▶ TEXTO DE LA PÁGINA
____
No entiendo lo que quieres decir con eso. Si instalar una Gentoo de 64 bits, entonces eso es lo que tienes, si lo instalas de 32 bits, entonces la instalación es de 32 bits, independientemente de las capacidades de 64 de tu cpu (que en tal caso no se usarán).

Eso jamás provoca problemas de por sí, a no ser que lo que hayas hecho haya sido migrar de una instalación de 64 a otra de 32 bits sin reinstalar, en cuyo caso los problemas son de esperar y no tienen nada de raro (sería como intentar convertir de ppc a x86, simplemente son arquitecturas distintas).

 *Quote:*   

> 
> 
> Después de haber leído en la doc de gentoo que tampoco es para echar cohetes que todo vaya a 64bits, desistí.
> 
> 

 

Tampoco entiendo esto. Intenta explicarte un poco mejor y cuéntanos que documentos buscabas y sobre qué tema. La documentación de Gentoo es de las más completas en el mundo linux, si consideras que no está completa, entonces creo que nada lo está.

----------

## Solusan

[quote="i92guboj"]

Eso jamás provoca problemas de por sí, a no ser que lo que hayas hecho haya sido migrar de una instalación de 64 a otra de 32 bits sin reinstalar, en cuyo caso los problemas son de esperar y no tienen nada de raro (sería como intentar convertir de ppc a x86, simplemente son arquitecturas distintas).

 *Quote:*   

> 
> 
> Correcto,
> 
> Esto fue por hacer una instalación con el instalador con formato texto del Live CD, luego cambiarle el perfil, las flags y emerger el mundo.
> ...

 

 *i92guboj wrote:*   

> 
> 
> Tampoco entiendo esto. Intenta explicarte un poco mejor y cuéntanos que documentos buscabas y sobre qué tema. La documentación de Gentoo es de las más completas en el mundo linux, si consideras que no está completa, entonces creo que nada lo está.

 

Ciertamente me he expresado mal (debería estar prohibido instalar operativos con gripe).

Lo que e que quería expresar es que en la doc de Gentoo nos cuenta que no se obtienen grandes diferencias a según que niveles en 64bits.

http://www.gentoo.org/doc/es/gentoo-amd64-faq.xml#perfup

Y si, creo que es de las mejores documentaciones que existen.

Disculpas.

Salud!

----------

## the incredible hurd

 *Solusan wrote:*   

> debería estar prohibido instalar operativos con gripe.

 

Cuídate mucho porque da la impresión de que empieza a ser crónica.

No maltrates un hardware tan extraordinario. Aquí tienes la solución a todos tus problemas.

Espero que sea a causa de la gripe, pero has demostrado ser incapaz de administrar un servidor Gentoo convenientemente en tus últimos mensajes. Sólo espero que fuera para uso privado... Siento sonar tan duro, pero lee tus últimos mensajes y después contesta: ¿contrataría a esta persona para que administrase uno de los servidores de los que depende mi empresa?
____
▶ DATOS REGISTRADOS
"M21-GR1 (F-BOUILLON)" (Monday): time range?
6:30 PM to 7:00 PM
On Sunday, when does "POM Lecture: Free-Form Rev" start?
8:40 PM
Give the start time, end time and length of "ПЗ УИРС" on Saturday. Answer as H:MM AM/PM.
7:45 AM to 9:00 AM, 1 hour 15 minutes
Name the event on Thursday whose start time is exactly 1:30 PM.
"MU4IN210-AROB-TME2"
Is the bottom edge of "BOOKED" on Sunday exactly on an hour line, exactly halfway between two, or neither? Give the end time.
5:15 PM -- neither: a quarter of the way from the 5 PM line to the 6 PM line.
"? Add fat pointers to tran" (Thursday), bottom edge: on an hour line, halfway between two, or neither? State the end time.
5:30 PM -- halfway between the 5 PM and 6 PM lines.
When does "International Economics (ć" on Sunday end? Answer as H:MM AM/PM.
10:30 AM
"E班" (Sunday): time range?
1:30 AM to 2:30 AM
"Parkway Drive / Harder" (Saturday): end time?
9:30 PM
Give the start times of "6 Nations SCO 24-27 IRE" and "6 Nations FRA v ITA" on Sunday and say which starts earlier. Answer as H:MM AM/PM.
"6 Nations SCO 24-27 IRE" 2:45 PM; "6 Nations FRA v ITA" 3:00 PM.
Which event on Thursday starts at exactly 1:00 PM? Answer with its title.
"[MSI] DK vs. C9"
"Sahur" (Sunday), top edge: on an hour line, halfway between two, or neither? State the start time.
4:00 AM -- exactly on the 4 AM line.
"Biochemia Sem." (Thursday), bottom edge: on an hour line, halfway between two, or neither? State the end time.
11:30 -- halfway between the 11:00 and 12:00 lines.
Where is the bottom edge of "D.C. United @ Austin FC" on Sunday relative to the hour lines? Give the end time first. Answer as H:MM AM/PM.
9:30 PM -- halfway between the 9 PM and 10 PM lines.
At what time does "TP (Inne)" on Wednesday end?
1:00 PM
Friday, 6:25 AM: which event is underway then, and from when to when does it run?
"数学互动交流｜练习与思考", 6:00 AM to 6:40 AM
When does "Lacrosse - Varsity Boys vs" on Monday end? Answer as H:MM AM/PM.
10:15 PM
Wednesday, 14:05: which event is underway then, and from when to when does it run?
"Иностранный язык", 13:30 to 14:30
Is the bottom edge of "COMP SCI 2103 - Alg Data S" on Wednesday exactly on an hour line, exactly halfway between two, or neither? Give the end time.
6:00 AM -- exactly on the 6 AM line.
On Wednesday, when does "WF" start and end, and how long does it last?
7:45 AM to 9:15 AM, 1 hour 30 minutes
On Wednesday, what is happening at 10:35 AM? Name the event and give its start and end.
____
▶ EJERCICIO BREVE 1
Responde a estas preguntas con lo que dice el texto de la página:
(a) ¿Con qué compara i92guboj el hecho de migrar de una instalación de 64 bits a otra de 32 bits sin reinstalar?
(b) ¿Qué instalador dice Solusan que usó antes de cambiar el perfil y las flags?
(c) Según Solusan, ¿qué debería estar prohibido?
▶ EJERCICIO BREVE 2
Reproduce sin ningún cambio el tramo del listado que empieza en la línea que contiene "On Sunday, when" y termina en la línea que contiene "7:45 AM to 9:15 AM, 1 hour 30 minutes". Incluye ambas líneas.

▶ RESPUESTA ESCRITA 1
(a) Con intentar convertir de ppc a x86.
(b) El instalador con formato texto del Live CD.
(c) Instalar operativos con gripe.

▶ RESPUESTA ESCRITA 2
On Sunday, when does "POM Lecture: Free-Form Rev" start?
8:40 PM
Give the start time, end time and length of "ПЗ УИРС" on Saturday. Answer as H:MM AM/PM.
7:45 AM to 9:00 AM, 1 hour 15 minutes
Name the event on Thursday whose start time is exactly 1:30 PM.
"MU4IN210-AROB-TME2"
Is the bottom edge of "BOOKED" on Sunday exactly on an hour line, exactly halfway between two, or neither? Give the end time.
5:15 PM -- neither: a quarter of the way from the 5 PM line to the 6 PM line.
"? Add fat pointers to tran" (Thursday), bottom edge: on an hour line, halfway between two, or neither? State the end time.
5:30 PM -- halfway between the 5 PM and 6 PM lines.
When does "International Economics (ć" on Sunday end? Answer as H:MM AM/PM.
10:30 AM
"E班" (Sunday): time range?
1:30 AM to 2:30 AM
"Parkway Drive / Harder" (Saturday): end time?
9:30 PM
Give the start times of "6 Nations SCO 24-27 IRE" and "6 Nations FRA v ITA" on Sunday and say which starts earlier. Answer as H:MM AM/PM.
"6 Nations SCO 24-27 IRE" 2:45 PM; "6 Nations FRA v ITA" 3:00 PM.
Which event on Thursday starts at exactly 1:00 PM? Answer with its title.
"[MSI] DK vs. C9"
"Sahur" (Sunday), top edge: on an hour line, halfway between two, or neither? State the start time.
4:00 AM -- exactly on the 4 AM line.
"Biochemia Sem." (Thursday), bottom edge: on an hour line, halfway between two, or neither? State the end time.
11:30 -- halfway between the 11:00 and 12:00 lines.
Where is the bottom edge of "D.C. United @ Austin FC" on Sunday relative to the hour lines? Give the end time first. Answer as H:MM AM/PM.
9:30 PM -- halfway between the 9 PM and 10 PM lines.
At what time does "TP (Inne)" on Wednesday end?
1:00 PM
Friday, 6:25 AM: which event is underway then, and from when to when does it run?
"数学互动交流｜练习与思考", 6:00 AM to 6:40 AM
When does "Lacrosse - Varsity Boys vs" on Monday end? Answer as H:MM AM/PM.
10:15 PM
Wednesday, 14:05: which event is underway then, and from when to when does it run?
"Иностранный язык", 13:30 to 14:30
Is the bottom edge of "COMP SCI 2103 - Alg Data S" on Wednesday exactly on an hour line, exactly halfway between two, or neither? Give the end time.
6:00 AM -- exactly on the 6 AM line.
On Wednesday, when does "WF" start and end, and how long does it last?
7:45 AM to 9:15 AM, 1 hour 30 minutes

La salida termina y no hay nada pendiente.